I think the one thing, when it comes to China, is that the Democrats and the Republicans agree that China is a problem when it comes to trade. This is high on the agenda for Democrats and Republicans.
Having said that we believe Biden’s approach will be far more international, far more civilised if you like. He will negate the knee jerk reactions that we saw from Trump. So all in all, we actually see that Biden should remove some of the tariffs or certainly soften them.As a result, tensions over the next 12 to 18 months with China should ease.
So, let’s put that into numbers. As I mentioned, in 2019 S&P 500 earnings were $153 per share. If we then take the tax increases I mentioned earlier, we think that would hit earnings by $9 per share. We think the minimum wage increase will have a very minimal effect on tariffs.
Given the amount of tariffs that Trump has put in place, if we reverse some of them that could increase earnings by $12 per share. All in all, what you’ll see at the end, is that the overall impact of a Biden government is, although small, fairly positive. That is, certainly not negative in the way the market predicted in the lead up to the election.
* slides to accompany this start from 14 minutes into the video
How might Brexit impact market performance?
The FTSE 100 is very much seen as a global index. The reason for that is if you take the FTSE 100 and you look at the revenues that come into these companies, 77% of revenues in the FTSE come from an international source. So I think it’s fair to say if there was a no deal scenario and we had to go to WTO terms, you could probably see a pretty steep decline in sterling. However, as 77% of earnings come from an international base, the falling sterling should be a pretty good stimulus to UK companies.
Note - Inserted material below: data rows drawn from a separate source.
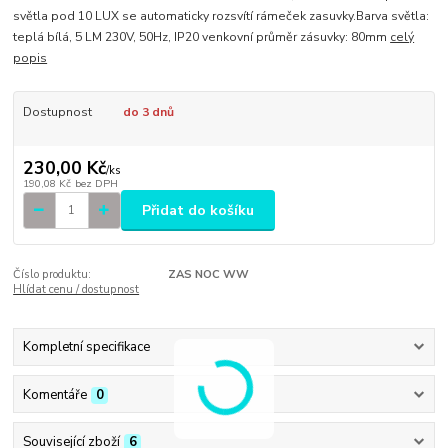
světla pod 10 LUX se automaticky rozsvítí rámeček zasuvky.Barva světla:
teplá bílá, 5 LM 230V, 50Hz, IP20 venkovní průměr zásuvky: 80mm
celý
popis
Dostupnost
do 3 dnů
230,00 Kč
/
ks
190,08 Kč
bez DPH
Přidat do košíku
Číslo produktu:
ZAS NOC WW
Hlídat cenu / dostupnost
Kompletní specifikace
Komentáře
0
Související zboží
6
That is why, typically within the Brewin Dolphin portfolios, we currently see the UK market as one, a bit of a hedge. Should you get a no deal scenario, UK equities could in the longterm benefit, However, UK companies got hit the hardest in Q2 this year and haven’t bounced back as much as other markets because of how the market is made up in terms of energy complex financials.
And it’s really been waiting on positive news regarding a vaccine, which we know came out earlier this week, which is why we’ve seen a huge rally in the UK market. We believe the UK market could benefit from this. The UK market has been the laggard of all stock markets since 2016.
Of course, there are benefits to moving forward, not having the ties to the EU and doing business with the rest of the world. It’s certainly a key theme. But I think most people just want this done and dusted to know what the situation is and get on with things. What markets don’t like is uncertainty.
How has COVID-19 impacted investment opportunities?
I don’t like to use the term ‘COVID winners’ but there are some clear winners with regard to sectors and companies. Many IT companies have actually benefited from 2020 markets. Of course, as I mentioned earlier, there have been losers with real estate, financials and energy being hit the hardest.
Looking at sectors, the least affected would be healthcare companies, IT and utilities such as electricity and gas supply companies. Also consumer staple companies such as those that produce toothpaste or cereal; the type of products that you buy whether you’re in a recession or not. These type of companies tend to be quite resilient in these market pull backs.
When we look at some of the companies or areas we think are exciting opportunities, there are nine innovative themes* we focus on. COVID has brought these investment themes forward by a couple of years. I think these were going on in the background, but it’s forced people to take note.